Book Review: Mr Lullaby by J.H. Markert


 GOODREADS SUMMARY:

The small town of Harrod’s Reach has seen its fair share of the macabre, especially inside the decrepit old train tunnel around which the town was built. After a young boy, Sully Dupree, is injured in the abandoned tunnel and left in a coma, the townspeople are determined to wall it up. Deputy sheriff Beth Gardner is reluctant to buy into the superstitions until she finds two corpses at the tunnel’s entrance, each left with strange calling cards inscribed with old lullabies. Soon after, Sully Dupree briefly awakens from his coma.

Before falling back into his slumber, Sully manages to give his older brother a message. Sully's mind, since the accident, has been imprisoned on the other side of the tunnel in Lalaland, a grotesque and unfamiliar world inhabited by evil mythical creatures of sleep. Sully is trapped there with hundreds of other coma patients, all desperately fighting to keep the evils of the dream world from escaping into the waking world.

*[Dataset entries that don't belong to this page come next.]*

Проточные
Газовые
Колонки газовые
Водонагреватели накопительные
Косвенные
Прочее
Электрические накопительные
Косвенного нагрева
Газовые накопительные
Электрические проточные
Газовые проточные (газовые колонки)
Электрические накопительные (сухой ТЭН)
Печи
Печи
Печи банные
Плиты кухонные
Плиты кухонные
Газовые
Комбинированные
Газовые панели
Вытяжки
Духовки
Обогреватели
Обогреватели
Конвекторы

Elsewhere, a man troubled by his painful youth has for years been hearing a voice in his head he calls Mr. Lullaby, and he has finally started to act on what that voice is telling him—to kill any coma patient he can find, quickly.

Something is waking up in the tunnel—something is trying to get through. And Mr. Lullaby is coming.

TEES THOUGHTS:
I did not read J.H. Markert's last book ,The Nightmare Man, so I was pleasantly surprised with his latest Mr Lullaby. I have been a bit disappointed in horror recently, it doesn't seem creepy, most strange and weird, or maybe it is the books I have been picking up, but Mr Lullaby was a good small town hour story.

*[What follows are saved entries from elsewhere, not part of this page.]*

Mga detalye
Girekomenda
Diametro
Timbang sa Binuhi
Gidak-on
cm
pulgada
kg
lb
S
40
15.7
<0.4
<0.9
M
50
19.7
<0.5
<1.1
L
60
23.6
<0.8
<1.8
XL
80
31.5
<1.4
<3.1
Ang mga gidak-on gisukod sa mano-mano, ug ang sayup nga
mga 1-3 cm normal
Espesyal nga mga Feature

Violence seems to linger in the small town Harrod's Reach. It resides in dark empty tunnels and a place called La La Land that seems coexist in the minds of people in comas.

The story is  creepy, spooky, and strange, but not the crazy insane strange I have been encountering recently. Think early Stephen King strange.

The story started out as a slow burn, building the world you were entering, but it was interesting enough to keep you turning the pages. The writing flowed with the story, but the book was a bit character heavy, which, because I listened to it on audio sometimes got a bit confusing to me. I feel if I could have flipped back between pages, this would have been less of a problem for me. I did have to concentrate on who was who several times.

Even with the heavy POVs and characters, it was a worthy soft horror story, it creeped me out at times, which is what I look for in a horror book naturally. I look forward to going back and trying The Nightmare Man and anything in the future that Markert puts out.